Monday, January 12, 2015

The Test


What’s the difference between “traditional” and “seasoned?”


It’s the difference between Anya Kamenetz’ previous book, DIY U, and her latest, The Test.  I’m happy to report that the new book is a vast improvement on the earlier one.


Kamenetz has been a high-profile voice on higher education issues for probably a decade now.  She made her name writing about the student loan crisis, and was an early and strong adherent of technological alternatives to colleges.  She’s an uncommonly readable writer with energy and a point of view. (I mean that as a compliment.)  Her point of view isn’t always terribly coherent -- I outlined my issues with DIY U here, at some length -- but she can’t be accused of boring neutrality.  When she tells a story, she makes a point.


GIven my misgivings about the conceptual underpinnings of her earlier work, I was a little reluctant to read The Test.  But I’m happy to report that her reportage has become more thoughtful, without losing its energy or accessibility.  It’s a strong, smart, readable, and intellectually honest book.  


That last point is probably the most notable change in her style.  Her earlier stuff wasn’t deliberately dishonest, exactly, but it was certainly polemical.  But The Test opens with a confession of ambivalence that keeps her polemical impulses mostly in check.  


The book is a history and critique of standardized testing in the American K-12 educational system.  It opens with a credible, if somewhat predictable, set of indictments against standardized tests, giving a respectful airing to each point.  But it includes, as counterpoint, Kamenetz’ own ambivalence as a parent.  She understands and largely agrees with many of the attacks on standardized tests.  But she also wants her daughter to do really well on them.  


Exactly.  That’s exactly the issue.  As a parent, I know it well.  Critique the machine, if you will, but you still have to live in it.  


Accordingly, the book is divided into three parts: a critical overview of the history of tests; some possible alternatives to tests; and tips for parents on helping their kids navigate the tests they have to take.


And that’s why it’s so fascinating.


Where her earlier works were largely about attacks on “traditional” higher education and the staid institutions within it, here, longtime teachers are “seasoned professionals.”  The seasoned teachers are set upon by ever more tests, many driven either by a desire to punish the poor -- Kamenetz openly acknowledges the racism that pervades the historical practice of psychometrics -- or by a desire to make sure that whatever else happens, the poor are not forgotten.  The overlap in the Venn diagram between those two positions is where standardized tests thrive.  NCLB is often blamed on or attributed to George W. Bush, and there’s warrant for that, but it would not have passed without the support of Ted Kennedy.  Testing presented solutions for both.

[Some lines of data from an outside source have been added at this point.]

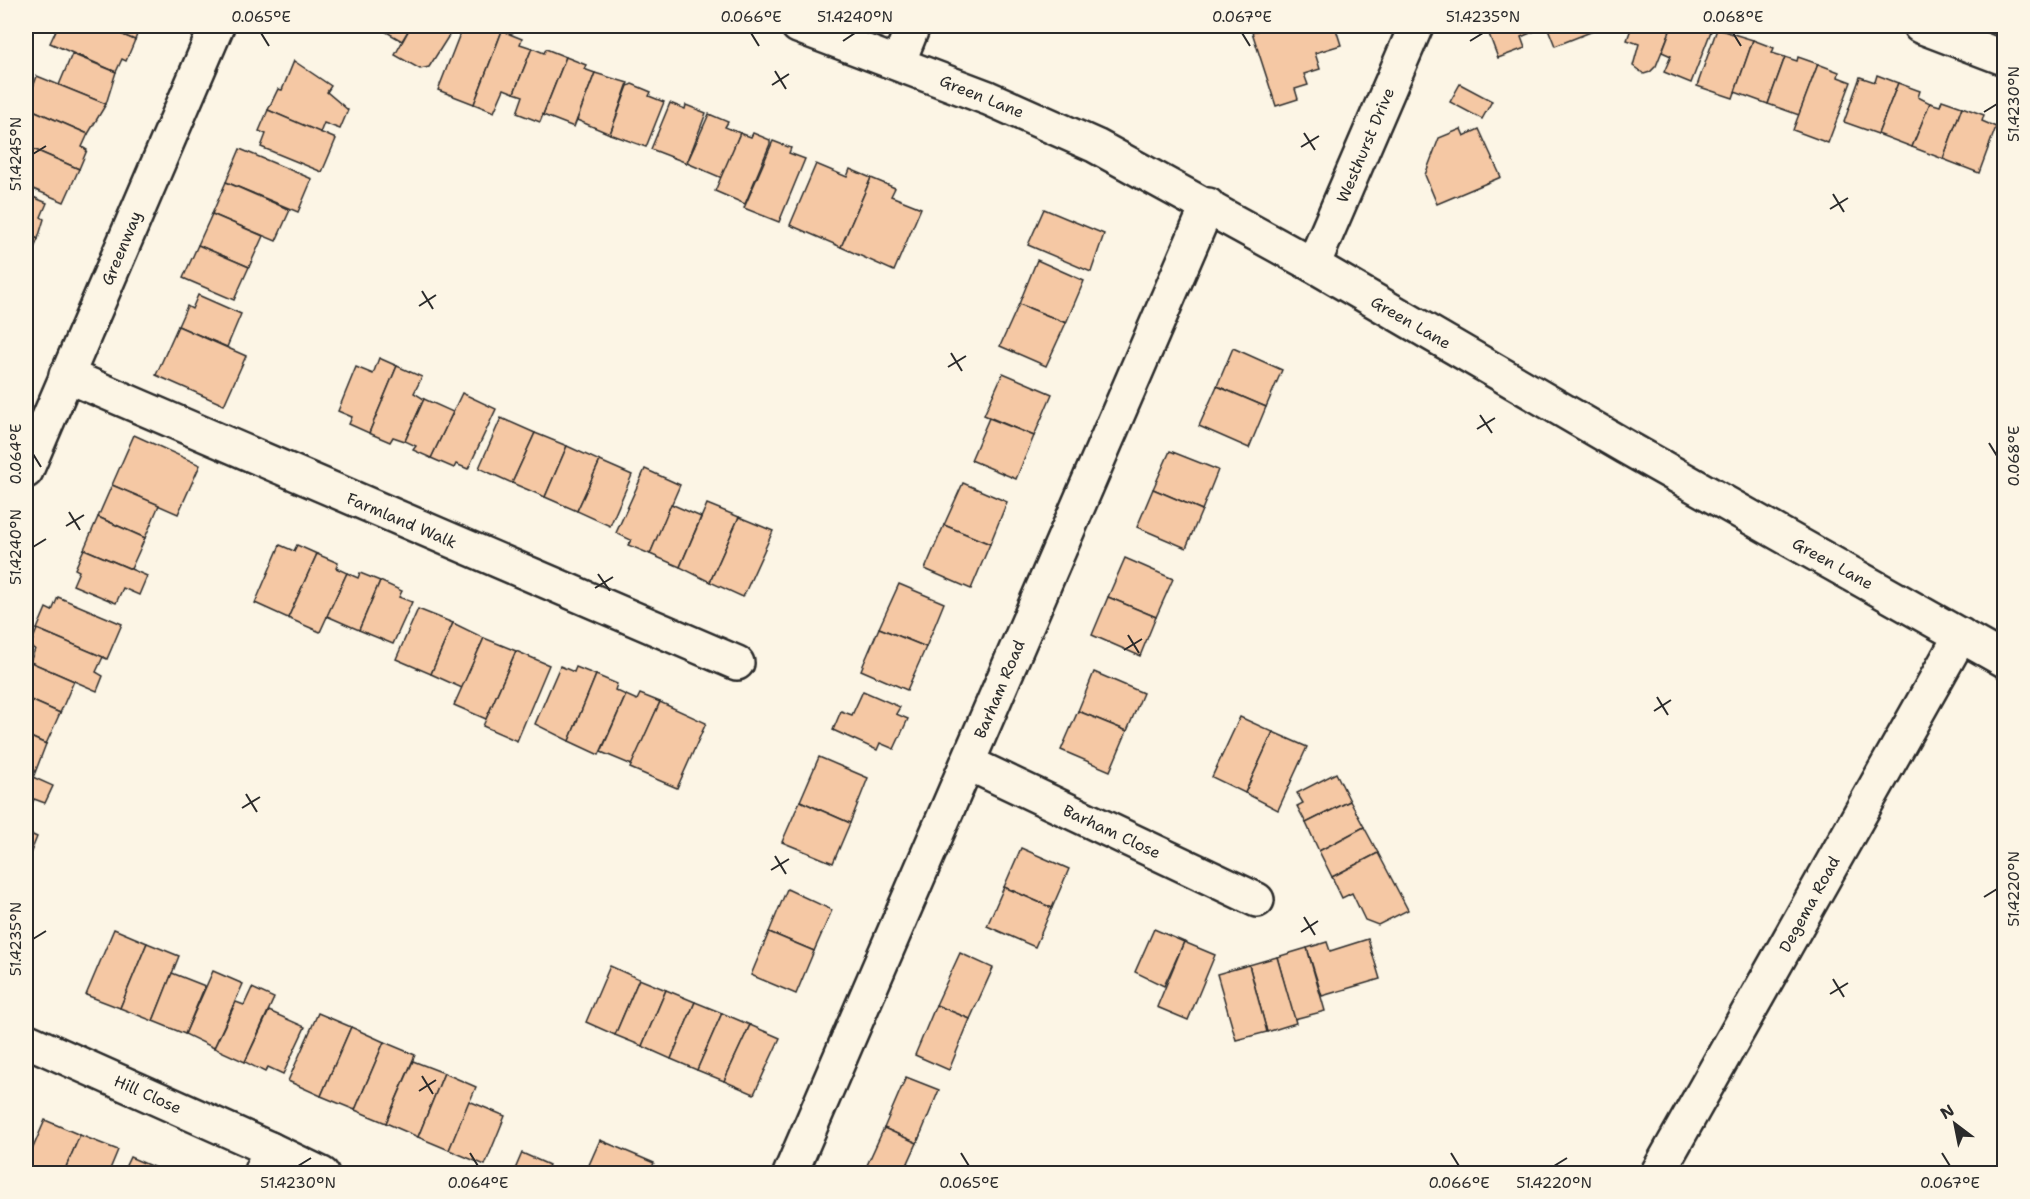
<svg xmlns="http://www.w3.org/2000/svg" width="2030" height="1199" font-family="'Shantell Sans',sans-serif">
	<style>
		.building { fill: #f5c8a4; stroke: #2b2b2b; stroke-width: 1.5 }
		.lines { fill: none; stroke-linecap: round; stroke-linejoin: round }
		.minor-casing { stroke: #2b2b2b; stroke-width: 38 }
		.secondary-casing { stroke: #2b2b2b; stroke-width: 38 }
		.minor { stroke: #fcf5e5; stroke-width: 33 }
		.secondary { stroke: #fcf5e5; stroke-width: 33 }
		.ticks { fill: none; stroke: #2b2b2b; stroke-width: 2 }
		.labels { text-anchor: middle; stroke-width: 4.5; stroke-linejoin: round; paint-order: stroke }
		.street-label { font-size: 16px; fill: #2b2b2b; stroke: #fcf5e5 }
		.neatline { fill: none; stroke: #2b2b2b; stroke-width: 2 }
		.ticks-label { font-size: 15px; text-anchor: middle; fill: #2b2b2b }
	</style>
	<rect width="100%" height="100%" fill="#fcf5e5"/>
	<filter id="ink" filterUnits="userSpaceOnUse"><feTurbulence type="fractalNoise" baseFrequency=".0167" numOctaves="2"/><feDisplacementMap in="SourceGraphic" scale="12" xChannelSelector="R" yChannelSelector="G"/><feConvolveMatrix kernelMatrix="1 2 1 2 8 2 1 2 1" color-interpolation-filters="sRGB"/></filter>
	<g filter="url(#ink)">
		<g class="building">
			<path d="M58 26H102L135 40 126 61 122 59 116 72 50 43Z"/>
			<path d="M102 26H140L135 40Z"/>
			<path d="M376 26H411L402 41Z"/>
			<path d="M411 26H455L429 67 420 69 395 55Z"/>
			<path d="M463 26H489L502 31 474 104 438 90Z"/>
			<path d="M1274 26H1335L1341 45 1315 53 1320 69 1304 74 1308 85 1295 89 1298 99 1276 106 1252 32Z"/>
			<path d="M1486 26H1547L1521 37 1525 48 1498 58Z"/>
			<path d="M1547 26H1606L1555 46Z"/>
			<path d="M1632 26H1672L1656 66 1650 72 1644 74 1633 66 1639 44 1627 40Z"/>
			<path d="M1672 26H1713L1691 83 1664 72 1671 56 1662 52Z"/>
			<path d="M1717 29 1753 40 1733 98 1697 86Z"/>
			<path d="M502 31 522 39 520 44 532 48 514 93 504 89 494 112 474 104Z"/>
			<path d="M1753 40 1774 48 1772 53 1785 57 1768 104 1735 92Z"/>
			<path d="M532 48 544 53 546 49 566 57 540 122 517 113 523 96 514 93Z"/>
			<path d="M72 54 116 72 106 104 59 85Z"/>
			<path d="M566 57 586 65 584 69 595 73 574 127 543 115Z"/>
			<path d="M1785 57 1797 61 1798 57 1818 64 1799 115 1768 104Z"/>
			<path d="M294 61 331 86 327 92 348 110 340 129 324 123 320 133 268 110 278 89 282 90Z"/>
			<path d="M1818 64 1839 72 1838 77 1851 82 1828 143 1793 130Z"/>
			<path d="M595 73 628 83 610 134 577 120Z"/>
			<path d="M1877 75 1898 83 1878 134 1844 122 1860 77 1875 82Z"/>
			<path d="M37 76 106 104 88 134 26 107Z"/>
			<path d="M1898 83 1920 91 1918 97 1930 103 1912 147 1878 134Z"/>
			<path d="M632 84 651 92 649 96 664 102 646 147 610 134 628 86Z"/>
			<path d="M1460 84 1492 101 1482 119 1450 102Z"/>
			<path d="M1942 100 1962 107 1943 159 1912 147 1930 103 1940 106Z"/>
			<path d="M670 103 685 109 686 105 706 113 687 163 651 149Z"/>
			<path d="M26 107 88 134 82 147 87 150 79 169 26 146Z"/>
			<path d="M1962 107 1984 115 1982 121 1996 127 1979 173 1943 159Z"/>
			<path d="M268 110 336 139 322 172 261 147 266 134 259 131Z"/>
			<path d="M709 114 728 122 725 127 740 133 722 178 687 163Z"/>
			<path d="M1461 129 1464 136 1479 129 1501 177 1437 204 1425 175 1439 138Z"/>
			<path d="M740 133 751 137 753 133 770 140V144L745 204 715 191Z"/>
			<path d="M773 141 791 148 789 153 805 159 779 222 744 208Z"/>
			<path d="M26 146 79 169 64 202 26 186Z"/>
			<path d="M240 149 312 179 298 212 226 182Z"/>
			<path d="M816 164 847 177 850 169 871 178 841 247 790 225Z"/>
			<path d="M871 178 895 188 891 196 921 208 894 271 841 247Z"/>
			<path d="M226 182 290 210 276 241 212 214Z"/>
			<path d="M26 194 47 203 41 217 44 219 38 239 26 233Z"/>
			<path d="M1044 209 1104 234 1091 272 1028 245Z"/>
			<path d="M212 214 263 236 249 267 198 245Z"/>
			<path d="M26 233 38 239 29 260 26 258Z"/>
			<path d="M198 245 249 267 234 300 183 278Z"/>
			<path d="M1037 260 1084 281 1066 323 1019 304Z"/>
			<path d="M198 295 241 314 227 347 178 326 187 306 192 309Z"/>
			<path d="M1019 304 1066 323 1046 366 1000 346Z"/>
			<path d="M178 326 246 356 224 405 156 375Z"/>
			<path d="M1233 348 1282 370 1266 407 1217 386Z"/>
			<path d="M379 358 397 366 369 433 349 424 352 417 338 411 356 367 373 374Z"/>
			<path d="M397 366 422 377 414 393 424 399 405 441 393 437 390 442 369 433Z"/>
			<path d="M1003 373 1052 394 1034 436 984 415Z"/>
			<path d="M1217 386 1266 407 1249 448 1199 426Z"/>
			<path d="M462 393 496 409 468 469 456 464 454 468 431 458Z"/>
			<path d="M424 399 453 412 431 458 413 450 416 446 405 441Z"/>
			<path d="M501 418 535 433 512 483 479 468Z"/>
			<path d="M989 418 1034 436 1016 479 971 460Z"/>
			<path d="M535 433 567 446 545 497 512 483Z"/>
			<path d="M134 435 200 465 178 514 112 485Z"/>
			<path d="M567 446 600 461 577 511 545 497Z"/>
			<path d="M1170 451 1218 470 1202 510 1153 489Z"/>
			<path d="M600 461 632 475 610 526 577 511Z"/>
			<path d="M645 469 680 485 650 554 628 545 631 540 616 533Z"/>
			<path d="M963 483 1007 502 990 544 944 525Z"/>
			<path d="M112 485 159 505 145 538 98 517Z"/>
			<path d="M1153 489 1202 510 1186 548 1137 527Z"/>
			<path d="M671 504 701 517 680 567 650 554Z"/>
			<path d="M707 504 739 517 710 582 680 567Z"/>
			<path d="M98 517 145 538 131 569 84 549Z"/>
			<path d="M739 517 773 531 743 597 710 582Z"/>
			<path d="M944 525 990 544 971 589 925 569Z"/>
			<path d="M280 545 294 551 297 545 317 554 288 618 255 603Z"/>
			<path d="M84 549 147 576 139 595 123 588 116 603 73 585 79 571 75 569Z"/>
			<path d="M317 554 338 563 336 568 347 573 320 632 288 618Z"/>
			<path d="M1125 558 1173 579 1156 617 1108 597Z"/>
			<path d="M347 573 358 578 360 573 380 581 359 630 327 616Z"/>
			<path d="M380 581 402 591 399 597 412 602 393 644 359 630Z"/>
			<path d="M899 584 944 603 926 647 879 628Z"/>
			<path d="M58 597 122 624 107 659 37 629 46 608 52 611Z"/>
			<path d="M1108 597 1156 617 1140 656 1092 635Z"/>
			<path d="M418 609 453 623 431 674 396 659Z"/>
			<path d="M453 623 484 638 462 688 431 674Z"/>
			<path d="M879 628 926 647 907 690 861 670Z"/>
			<path d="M37 629 103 657 96 672 103 676 97 691 30 662 35 649 30 647Z"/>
			<path d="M484 638 516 651 486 719 454 705Z"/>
			<path d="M516 651 549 665 517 741 483 726Z"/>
			<path d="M26 660 74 681 60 713 26 698Z"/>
			<path d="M560 666 574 672 576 667 596 675 569 741 535 724Z"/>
			<path d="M1094 672 1143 693 1127 731 1078 711Z"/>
			<path d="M596 675 617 684 615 690 626 695 599 755 569 741Z"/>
			<path d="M863 691 900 707 896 714 908 719 894 749 880 743 877 750 833 730 841 711 852 715Z"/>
			<path d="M640 694 660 702 632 765 601 752 626 695 637 700Z"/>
			<path d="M26 698 60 713 46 744 26 735Z"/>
			<path d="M660 702 706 723 677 788 630 768Z"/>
			<path d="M1078 711 1127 731 1110 771 1061 750Z"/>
			<path d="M1240 717 1273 732 1245 793 1212 777Z"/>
			<path d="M1273 732 1307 747 1278 810 1245 793Z"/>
			<path d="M26 735 46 744 33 778 26 774Z"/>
			<path d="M819 757 868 778 850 823 800 801Z"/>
			<path d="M1336 773 1350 801 1306 823 1297 806 1303 803 1297 793Z"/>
			<path d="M26 774 53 786 45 803 34 799 26 819Z"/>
			<path d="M800 801 850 823 833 863 782 842Z"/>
			<path d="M1350 801 1364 827 1319 851 1306 823Z"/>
			<path d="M1364 827 1378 853 1332 877 1319 851Z"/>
			<path d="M26 832 37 837 26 864Z"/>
			<path d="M1021 848 1069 869 1052 908 1004 887Z"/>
			<path d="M1378 853 1408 910 1378 925 1365 920 1352 893 1342 898 1332 877Z"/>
			<path d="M1004 887 1052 908 1035 947 987 926Z"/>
			<path d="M787 889 832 910 814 951 769 932Z"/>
			<path d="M114 929 147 943 120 1008 86 995Z"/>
			<path d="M1154 929 1184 942 1164 986 1135 972Z"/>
			<path d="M769 932 814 951 796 994 751 975Z"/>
			<path d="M1368 939 1380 979 1322 996 1307 948 1327 942 1330 951Z"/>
			<path d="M1184 942 1215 955 1188 1020 1157 1007Z"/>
			<path d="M147 943 179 956 153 1021 120 1008Z"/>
			<path d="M1307 948 1325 1011 1294 1019 1277 957Z"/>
			<path d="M960 953 993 968 970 1019 936 1005Z"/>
			<path d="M1277 957 1296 1023 1267 1032 1249 965Z"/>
			<path d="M1249 965 1267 1032 1236 1040 1217 974Z"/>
			<path d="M610 966 639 979 615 1035 586 1022Z"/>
			<path d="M213 971 243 984 214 1048 185 1034Z"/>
			<path d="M172 973 205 986 185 1034 153 1021Z"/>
			<path d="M639 979 666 990 642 1046 615 1035Z"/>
			<path d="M252 988 274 998 245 1062 214 1048 236 1002 244 1005Z"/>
			<path d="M666 990 695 1002 671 1059 642 1046Z"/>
			<path d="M695 1002 722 1013 697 1070 671 1059Z"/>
			<path d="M936 1005 970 1019 949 1070 915 1055Z"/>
			<path d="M269 1011 305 1027 283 1074 268 1067 265 1072 245 1062Z"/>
			<path d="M318 1013 351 1027 321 1096 288 1081Z"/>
			<path d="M722 1013 750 1025 724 1081 697 1070Z"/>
			<path d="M750 1025 780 1038 754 1094 724 1081Z"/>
			<path d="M351 1027 384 1042 355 1110 321 1096Z"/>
			<path d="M384 1042 415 1055 386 1123 355 1110Z"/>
			<path d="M413 1061 444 1073 418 1137 386 1123Z"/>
			<path d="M444 1073 476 1087 449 1150 418 1137Z"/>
			<path d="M906 1077 939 1090 917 1143 884 1128Z"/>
			<path d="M469 1101 505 1116 485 1165 449 1150Z"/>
			<path d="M45 1120 80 1135 63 1174H26V1164Z"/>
			<path d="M884 1128 917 1143 903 1174H863Z"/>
			<path d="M80 1135 118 1150 108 1174H63Z"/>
			<path d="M600 1140 654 1163 649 1174H585Z"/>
			<path d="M522 1153 549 1165 545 1174H513Z"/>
			<path d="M130 1157 167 1173 122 1174Z"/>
		</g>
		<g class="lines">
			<defs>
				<g id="minor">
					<path d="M1920 26 2004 58"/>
					<path d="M898 63 913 26"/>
					<path d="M1313 265 1416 26"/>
					<path d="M66 375 737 663"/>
					<path d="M26 471 217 26"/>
					<path d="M968 763 1257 900"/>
					<path d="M26 1040 270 1149 260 1174"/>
					<path d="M270 1149 322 1174"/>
					<path d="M790 1174 1208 205"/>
					<path d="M1657 1174 1961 635"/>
				</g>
				<path id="secondary" d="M798 26 988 98 1096 146 1313 265 1626 447 2004 660"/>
			</defs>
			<use href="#minor" class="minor-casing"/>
			<use href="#secondary" class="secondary-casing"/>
			<use href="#minor" class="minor"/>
			<use href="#secondary" class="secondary"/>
		</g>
	</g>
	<path class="ticks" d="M261 33 269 46M751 33 759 46M1242 33 1250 46M1733 33 1741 46M843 41 855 33M1470 41 1483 33M775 71 786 89M772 85 789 74M1984 112 1997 104M1304 133 1315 150M1301 147 1319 136M33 154 46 146M1833 194 1844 212M1830 209 1848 198M422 291 433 309M419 306 436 295M951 353 962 371M948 367 966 356M1480 415 1492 433M1477 429 1495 418M1989 443 1997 456M33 454 41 467M69 512 80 530M66 526 84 515M33 547 46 539M598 574 610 591M595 588 613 577M1128 635 1139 653M1124 650 1142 639M1657 697 1668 715M1654 711 1671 700M246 794 257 812M242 808 260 797M775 856 786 874M771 870 789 859M1984 897 1997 889M1304 917 1315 935M1301 932 1318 921M33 939 46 931M1833 979 1844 997M1830 994 1848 983M422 1076 433 1094M419 1091 436 1080M470 1153 478 1166M961 1153 969 1166M1451 1153 1459 1166M1942 1153 1950 1166M298 1166 311 1158M1554 1166 1567 1158"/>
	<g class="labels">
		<g class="street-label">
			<text transform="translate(982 96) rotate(22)" y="6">Green Lane</text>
			<text transform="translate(1365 145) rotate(-67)" y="6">Westhurst Drive</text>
			<text transform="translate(121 248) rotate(-67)" y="6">Greenway</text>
			<text transform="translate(1411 322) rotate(30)" y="6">Green Lane</text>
			<text transform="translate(402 520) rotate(23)" y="6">Farmland Walk</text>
			<text transform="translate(1833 563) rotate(29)" y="6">Green Lane</text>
			<text transform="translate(999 689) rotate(-67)" y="6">Barham Road</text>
			<text transform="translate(1112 831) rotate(25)" y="6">Barham Close</text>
			<text transform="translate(1809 904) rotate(-61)" y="6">Degema Road</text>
			<text transform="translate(148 1094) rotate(24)" y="6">Hill Close</text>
		</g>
	</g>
	<rect width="2030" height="1199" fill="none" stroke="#fcf5e5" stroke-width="66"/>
	<g transform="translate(1955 1124) rotate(328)" stroke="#fcf5e5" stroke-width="4.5" paint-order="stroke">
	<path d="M0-4.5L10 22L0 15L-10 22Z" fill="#2b2b2b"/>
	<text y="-9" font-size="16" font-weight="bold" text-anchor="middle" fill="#2b2b2b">N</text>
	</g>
	<rect x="33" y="33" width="1964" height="1133" class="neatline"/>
	<g class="ticks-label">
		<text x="261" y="22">0.065°E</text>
		<text x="751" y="22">0.066°E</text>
		<text x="855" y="22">51.4240°N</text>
		<text x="1242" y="22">0.067°E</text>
		<text x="1483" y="22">51.4235°N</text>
		<text x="1733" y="22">0.068°E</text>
		<text transform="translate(2014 104) rotate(-90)" y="5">51.4230°N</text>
		<text transform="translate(16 154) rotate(-90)" y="5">51.4245°N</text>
		<text transform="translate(16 454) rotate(-90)" y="5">0.064°E</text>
		<text transform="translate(2014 456) rotate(-90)" y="5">0.068°E</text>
		<text transform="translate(16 547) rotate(-90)" y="5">51.4240°N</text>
		<text transform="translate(2014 889) rotate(-90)" y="5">51.4220°N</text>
		<text transform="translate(16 939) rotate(-90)" y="5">51.4235°N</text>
		<text x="298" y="1188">51.4230°N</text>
		<text x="478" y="1188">0.064°E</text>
		<text x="969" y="1188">0.065°E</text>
		<text x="1459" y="1188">0.066°E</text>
		<text x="1554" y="1188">51.4220°N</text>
		<text x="1950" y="1188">0.067°E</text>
	</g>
</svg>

Kamenetz notes, correctly, that the long-held view of intelligence -- whether expressed as “g,” “IQ,” or whatever else -- was that it was “fixed” at a given point for life.  Therefore, your IQ at any point was your IQ at every point.  In that view, there’s not much point in wasting resources on people who will never get any smarter.  (You wouldn’t be surprised to learn how that was mapped onto racial categories…)  But some exciting recent work suggests that to the extent that we can speak meaningfully of “intelligence,” it can change over time.  It responds to mental exercise, just as your time running a mile responds to physical exercise.


That’s liberatory, in the sense that nobody needs to be written off based on a single data point.  But it could also become ammunition for the argument that we need far more testing.  After all, the only way to track change is by repeated observation over time.  But as Kamenetz notes, schools are already buffeted by so much testing that it gets in the way of teaching and learning.


Her alternatives are appealing.  She outlines several alternatives, grouped into what she calls Team Robot, Team Monkey, Team Butterfly, and Team Unicorn.  They represent progressive degrees of change, ranging from better tests -- the robot approach -- to rampant gamification and the sympathetic use of data analytics, in the case of team unicorn.  Throughout, though, she notes that every version allows findings to be used for good or ill.  If a school scores badly, it could signal a need for more resources, or it could trigger punitive cuts.  


Kamenetz’ last chapter is mostly about mindfulness, though it reminded me of the appendix to The Organization Man, by William Whyte.  Whyte’s appendix was titled “How to Cheat at Personality Tests,” and it was pretty much faithful to its title.  Kamenetz doesn’t advocate cheating, but her shift from a conceptual overview to news-you-can-use serves a similar function.

I approached The Test warily, but came away impressed.  Kamenetz manages to find grounds for optimism in a subject that could lend itself to fatalism, and she does it without dismissing the needs that the status quo serves.  She has kept the energy and readability of her earlier work, while adding something like wisdom.  It’s certainly the most human treatment I’ve seen of the subject, and it gives me hope that when she returns to writing about higher ed, it will be with that same depth.